The U.S. Department of Justice (DOJ) reportedly launched an investigation into the allegations of child sexual abuse by Roman Catholic priests in Pennsylvania.
On Thursday, the Associated Press (AP) reported that prosecutors subpoenaed Catholic dioceses across Pennsylvania. They demanded that church leaders submit confidential documents and testimony stored in “secret archives.”
The media organization obtained information from two people familiar with the investigation but were not authorized to discuss it publicly.
According to the sources, U.S. Attorney William McSwain of Pennsylvania issued the subpoenas last week. He wanted to find out whether church leaders and others committed any federal crime.
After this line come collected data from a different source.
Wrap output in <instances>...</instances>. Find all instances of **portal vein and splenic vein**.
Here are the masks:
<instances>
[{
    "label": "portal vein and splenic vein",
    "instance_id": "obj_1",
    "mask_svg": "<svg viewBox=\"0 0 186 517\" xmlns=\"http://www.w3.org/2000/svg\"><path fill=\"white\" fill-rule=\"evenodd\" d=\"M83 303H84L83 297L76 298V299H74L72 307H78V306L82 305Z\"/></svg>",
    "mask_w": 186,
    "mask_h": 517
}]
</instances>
Professor Marci Hamilton, CEO of Child USA, a non-profit think tank focused on preventing child abuse, told AP, “It’s groundbreaking if we’re going to see one of the U.S. attorneys pursuing the Catholic cases. The federal government has so far been utterly silent on the Catholic cases.”
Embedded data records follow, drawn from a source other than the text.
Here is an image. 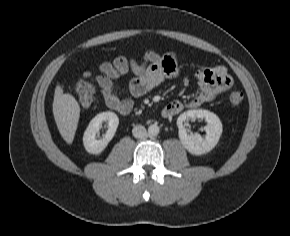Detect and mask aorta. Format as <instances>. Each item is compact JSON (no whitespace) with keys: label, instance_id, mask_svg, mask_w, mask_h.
Returning a JSON list of instances; mask_svg holds the SVG:
<instances>
[{"label":"aorta","instance_id":"762f6f07","mask_svg":"<svg viewBox=\"0 0 290 236\" xmlns=\"http://www.w3.org/2000/svg\"><path fill=\"white\" fill-rule=\"evenodd\" d=\"M159 126L157 124H152L148 127V134L151 136H156L159 134Z\"/></svg>","mask_w":290,"mask_h":236}]
</instances>
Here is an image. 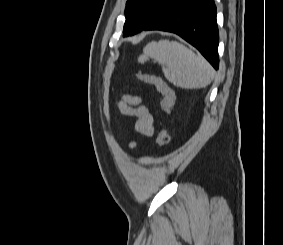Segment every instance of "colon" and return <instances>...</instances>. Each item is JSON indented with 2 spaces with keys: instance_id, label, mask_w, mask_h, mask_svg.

Grand Jury Report prompts investigations into clergy sexual abuse
The DOJ’s investigation comes two months after the release of a grand jury report on child sexual abuse by Catholic priests in six dioceses in the state. The report identified 301 predator priests who sexually abused over a thousand children over the past seven decades.
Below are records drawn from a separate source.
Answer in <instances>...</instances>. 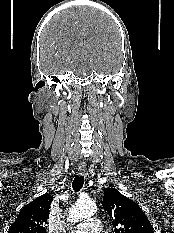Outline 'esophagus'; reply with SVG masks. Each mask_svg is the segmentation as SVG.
I'll return each instance as SVG.
<instances>
[{"instance_id":"1","label":"esophagus","mask_w":174,"mask_h":233,"mask_svg":"<svg viewBox=\"0 0 174 233\" xmlns=\"http://www.w3.org/2000/svg\"><path fill=\"white\" fill-rule=\"evenodd\" d=\"M78 174H79L80 176H86V175H87V170H86V168H79V169H78Z\"/></svg>"}]
</instances>
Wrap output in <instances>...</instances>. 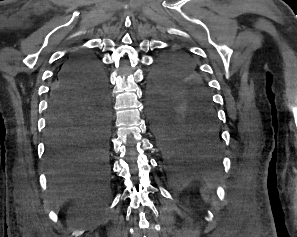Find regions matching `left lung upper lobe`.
<instances>
[{
    "label": "left lung upper lobe",
    "instance_id": "1",
    "mask_svg": "<svg viewBox=\"0 0 297 237\" xmlns=\"http://www.w3.org/2000/svg\"><path fill=\"white\" fill-rule=\"evenodd\" d=\"M148 97L150 103L175 106L195 100L212 104L208 85L192 60L179 50L169 52L151 72Z\"/></svg>",
    "mask_w": 297,
    "mask_h": 237
}]
</instances>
The leaders of the Catholic Church in Pennsylvania knew about the allegations against the priests. Instead of helping the victims, they committed a pattern of systemic cover-up to avoid scandal, according to the report.
In August, Pennsylvania Attorney General Josh Shapiro criticized Cardinal Donald Wuerl, the former Bishop of Pittsburg, over his untruthful response to the grand jury report. He also claimed that the Vatican knew about the sexual abuse cover-up based on evidence found in secret archives.
Wuerl was identified as one of the bishops involved in covering up the sexual abuse allegations against priests. He decided to resign from his position as the archbishop of Washington D.C. amid growing pressure. Pope Francis accepted his resignation last week.
Last month, Governor Tom Wolf demanded that the Pennsylvania legislature amend state law to allow victims to file lawsuits over sexual abuse that happened to them decades ago.
The Pennsylvania House passed a legislation allowing victims of child sexual abuse from decades ago to file lawsuits against their abusers. However, the state Senate failed to pass a bill that would help older victims seek justice against their abusers decades ago.
In the State of New York, Attorney General Barbara Underwood opened a probe into Catholic dioceses statewide over allegations of clergy sexual abuse cover-up.